** INPUT MATERIAL **
□ □ □ □
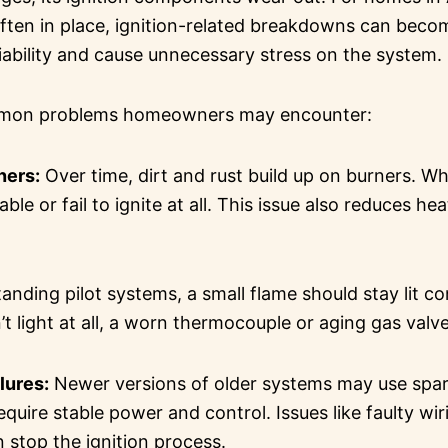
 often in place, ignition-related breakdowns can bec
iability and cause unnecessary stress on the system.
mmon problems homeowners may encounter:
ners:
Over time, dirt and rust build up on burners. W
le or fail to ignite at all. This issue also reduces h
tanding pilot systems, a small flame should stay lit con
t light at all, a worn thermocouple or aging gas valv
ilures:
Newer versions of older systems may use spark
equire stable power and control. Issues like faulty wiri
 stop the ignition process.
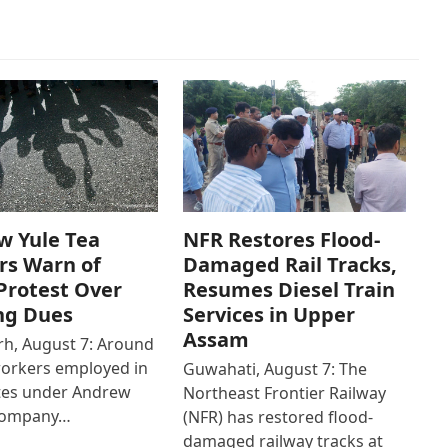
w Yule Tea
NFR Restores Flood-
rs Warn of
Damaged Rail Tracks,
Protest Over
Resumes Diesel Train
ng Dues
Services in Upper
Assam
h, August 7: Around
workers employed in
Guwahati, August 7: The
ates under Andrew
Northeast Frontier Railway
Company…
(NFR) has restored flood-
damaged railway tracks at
□ □ □ □
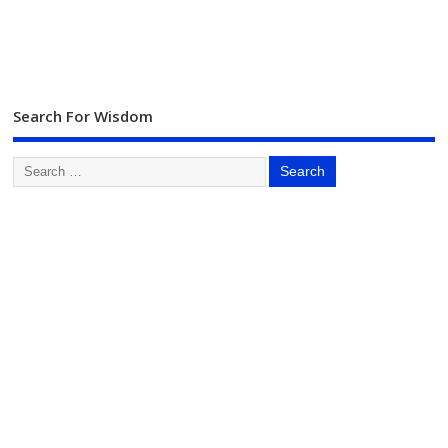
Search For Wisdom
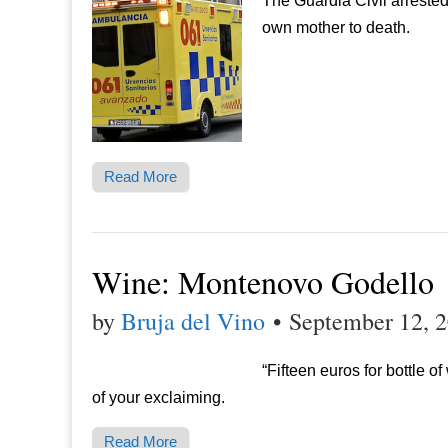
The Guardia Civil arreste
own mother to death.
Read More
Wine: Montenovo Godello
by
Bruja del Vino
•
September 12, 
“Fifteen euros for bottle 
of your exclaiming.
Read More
□ □ □ □
** YOUR OBJECTIVE **
Format the lines from the line with "often in place, ignition-related" to the line with "stop the ignition process.", both included, as a JSON list of strings with one string per line and no blank lines.

** ANSWER TO THIS EXERCISE **
[
  " often in place, ignition-related breakdowns can bec",
  "iability and cause unnecessary stress on the system.",
  "mmon problems homeowners may encounter:",
  "ners:",
  "Over time, dirt and rust build up on burners. W",
  "le or fail to ignite at all. This issue also reduces h",
  "tanding pilot systems, a small flame should stay lit con",
  "t light at all, a worn thermocouple or aging gas valv",
  "ilures:",
  "Newer versions of older systems may use spark",
  "equire stable power and control. Issues like faulty wiri",
  " stop the ignition process."
]